Publication:
Bone, Christopher, and Michael Nelson. “Improving Mountain Pine Beetle Survival Predictions Using Multi-Year Temperatures Across the Western USA.” Forests 10 (October 3, 2019): 866. https://doi.org/10.3390/f10100866.
Background
Mountain pine beetle (MPB) overwinter survival is often limited by low temperatures. Overwintering larvae are killed at -40°C, but they can also be killed in warmer conditions if there is a sudden drop in temperature. Winter low temperatures are often used to predict overwinter survival of MPB, but given the complex relationship between insect physiology and temperature, a single temperature measurement may not provide sufficient information to make good predictions.
For this study, we reimplemented the overwintering physiological model of Jacques Régnière and Brbara Bentz in Java for use with the DAYMET large-extent daily temperature data sets to predice MPB overwintering survival. We had two main goals in this study:
- 1: to examine spatial patterns of overwintering survival.
- 2: to improve the accuracy of MPB survival predictions by using overwintering survival from multiple years (instead of just the preceding year).
This project was an opportunity to build my Java skills and to work with large-scale temperature datasets.
The Data and Model
DAYMET provides daily minimum and maximum temperature over a 1km * 1km grid over continental North America. As such, it is a very large data product, and we used custom scripts to download the applicable datasets.
To characterize the spatial distribution of winter temperatures, we created a map of the mean winter minimum temperature from 1980 to 2016. To capture the amount of interannual variation in minimum winter temperatures, we also create a map showing the standard deviation of winter minimums.
Figure 1: This map shows the mean minimum annual temperature (first panel) as well as the variability in minimum temperatures (second panel) over western North America from 1980 - 2016). The right panel shows the cumulative pine trees killed by MPB over the same period.
We implemented the Régnière and Bentz model in Java for use with DAYMET data. To validate the model, we compared our implementation’s output to the survival estimates in the original paper at the set of weather stations that they reported in their paper.

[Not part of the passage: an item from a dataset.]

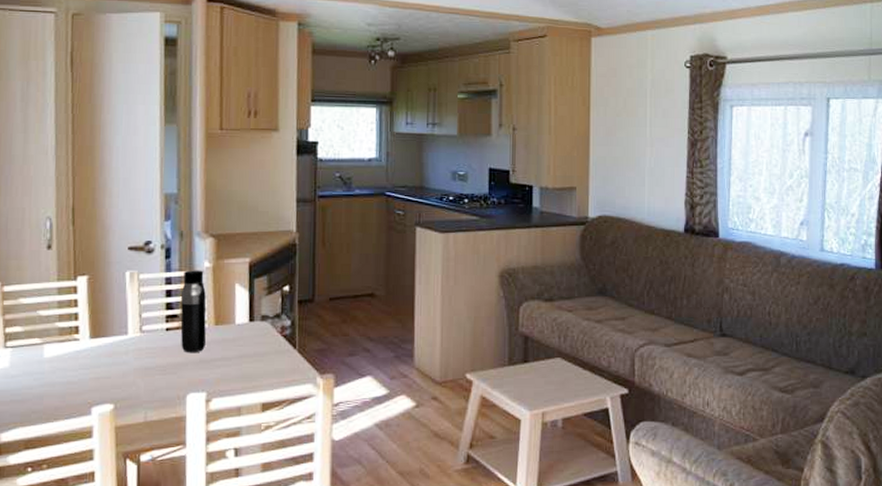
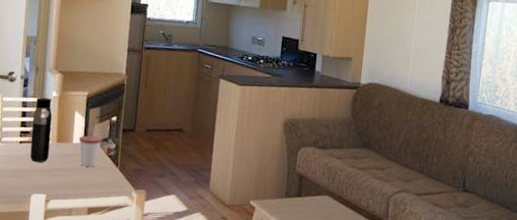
cup: none [242,307,273,352] -> present [78,131,102,167]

In order to test how well the model survival predictions approximated reality, we used a spatial dataset of tree mortality from Meddens and Hicke (2014). We could then use beetle overwinter survival percentage as a predictor for pine tree mortality.
Main Findings
We found that single-year model output did a poor job of predicting pine mortality in the following growing season. As we used mean modeled survival rates over longer numbers of previous years, the predictions improved:
Figure 4: You can see that the relationship between modeled MPB overwinter survival becomes much clearer when more years are considered. The points follow a very defined curve when at least 8 years of previous survival were used.
Conclusions
Multi-year modeled survival rates were much better predictors of subsequent pine mortality than simple winter minimum temperatures in the previous year.